Retouren steigen, wenn die Versandverpackung Schäden aufweist. Die innere Bewertung des Kunden wird aber in den meisten Fällen negativ beeinflusst.
Der so genannte Second Moment of Truth ist direkt negativ geprägt.
Verpackung als erster Touchpoint im Second Moment of Truth
Der Second Moment oft Truth bezeichnet das Alltagserleben, das ein Käufer mit einem Produkt hat. Es gibt nicht einen, sondern viele solcher kleinen Wahrheitsmomente. Und der erste ist eben das Paket, das zu Hause ankommt.
Der Kunde hat das Produkt im ersten Wahrheitsmoment (First Moment of Truth), der ihn zum Kauf gebracht hat, noch nicht live gesehen oder anfassen können. Anders eben als im stationären Handel, in dem das eben zum Kaufentscheidungsprozess dazu gehört.
Ebenfalls anders als im stationären Kauf, liegt online zwischen der Kaufentscheidung und dem Second Moment of Truth eine Wartezeit. Das Paket muss versendet werden, die Lieferung abgewartet. Es ist also ohnehin schon eine Phase der latenten Unsicherheit. Umso wichtiger wird aber eben der erste Eindruck – beim Empfang des Pakets.

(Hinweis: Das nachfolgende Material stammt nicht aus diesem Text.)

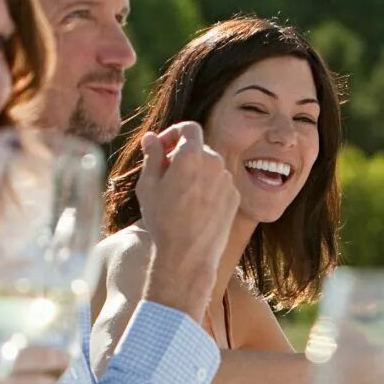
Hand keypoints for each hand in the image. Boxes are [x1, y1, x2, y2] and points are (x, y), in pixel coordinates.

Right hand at [136, 122, 238, 312]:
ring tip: (178, 196)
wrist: (188, 255)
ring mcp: (227, 180)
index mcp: (191, 155)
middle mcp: (214, 162)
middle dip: (181, 155)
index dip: (173, 133)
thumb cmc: (163, 220)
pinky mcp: (234, 197)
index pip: (188, 128)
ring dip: (195, 172)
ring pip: (210, 166)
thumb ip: (152, 156)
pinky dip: (207, 188)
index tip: (162, 148)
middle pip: (198, 147)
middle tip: (164, 176)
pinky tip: (194, 209)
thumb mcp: (148, 185)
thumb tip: (150, 138)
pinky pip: (219, 184)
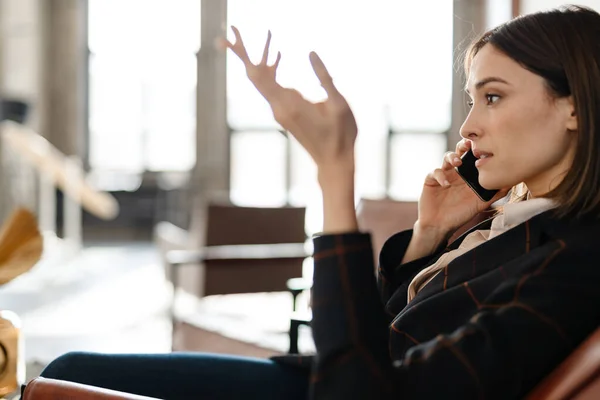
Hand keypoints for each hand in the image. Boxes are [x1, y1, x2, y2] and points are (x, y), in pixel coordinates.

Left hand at [220, 26, 357, 168]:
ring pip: (262, 83)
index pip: (260, 77)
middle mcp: (280, 108)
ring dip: (258, 61)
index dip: (243, 58)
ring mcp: (280, 112)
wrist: (333, 161)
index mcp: (290, 105)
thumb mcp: (338, 104)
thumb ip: (325, 78)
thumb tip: (311, 52)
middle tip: (224, 38)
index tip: (227, 41)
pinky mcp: (284, 114)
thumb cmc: (340, 134)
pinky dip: (271, 72)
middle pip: (255, 78)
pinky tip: (276, 60)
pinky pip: (272, 88)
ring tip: (244, 41)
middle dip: (242, 56)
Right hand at [417, 139, 509, 237]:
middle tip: (469, 146)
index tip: (485, 147)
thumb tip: (511, 183)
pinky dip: (440, 176)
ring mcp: (444, 175)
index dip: (477, 148)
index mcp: (468, 175)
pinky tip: (446, 184)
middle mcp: (456, 172)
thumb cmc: (460, 214)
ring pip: (447, 157)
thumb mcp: (480, 204)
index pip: (473, 156)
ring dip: (452, 157)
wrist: (440, 226)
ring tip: (458, 163)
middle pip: (460, 151)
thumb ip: (495, 194)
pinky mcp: (431, 180)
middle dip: (464, 145)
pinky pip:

Wenn das Paket schon so aussieht? Wie sorgfältig arbeitet da wohl der Verkäufer in anderen Dingen?
Sieht es so aus, wie in meinem Pflanzenfall und hat ein „Vorsicht Glas“ – Tape auch noch für zusätzliche Verunsicherung und Verwirrung gesorgt, ist die Stimmung erstmal negativ.
Im schlimmsten Fall verweigert der Kunde sogar ganz die Annahme (was mein erster Impuls bei einem zerdellten Paket mit „Vorsicht Glas“ – Aufkleber war).
Verpackung und Customer Journey
Die Verpackung gehört zur Customer Journey! Eben nicht nur das sorgfältige Verpacken, sondern auch der Zustand bei Ankunft.
Liebe Händler, aus den Augen ist nicht aus dem Sinn. Denn es ist nur aus euren Augen.
Etwas, das ihr gut denkt, kann beim Kunden sehr anders ankommen. Kümmert euch also um taugliche Verpackungen oder arbeitet proaktiv: Sagt euren Kunden: Wir versenden unsere Pflanzen durchnässt, damit sie bis zu dir, lieber Kunde, überleben. Dadurch kann das Paket aufweichen und unansehnlich werden, mach dir keine Gedanken.
Sicherlich gibt es in meinem Fall des Pflanzenversands Gründe dafür, kein Plastik einzusetzen (ökologische Gründe, Pflanzen könnten „absaufen“ etc), vielleicht sogar einen Grund für den „Vorsicht Glas“-Aufkleber (man hatte kein anderes mehr, es sollte aber trotzdem schnell gehen, vielleicht ist es die Hoffnung, der Paketdienstleister geht vorsichtig mit dem Paket um). Es sind nur eben Gründe, die sich einem Kunden nicht unbedingt erschließen. Im schlimmsten Fall ist der Kunde am Ende verärgert.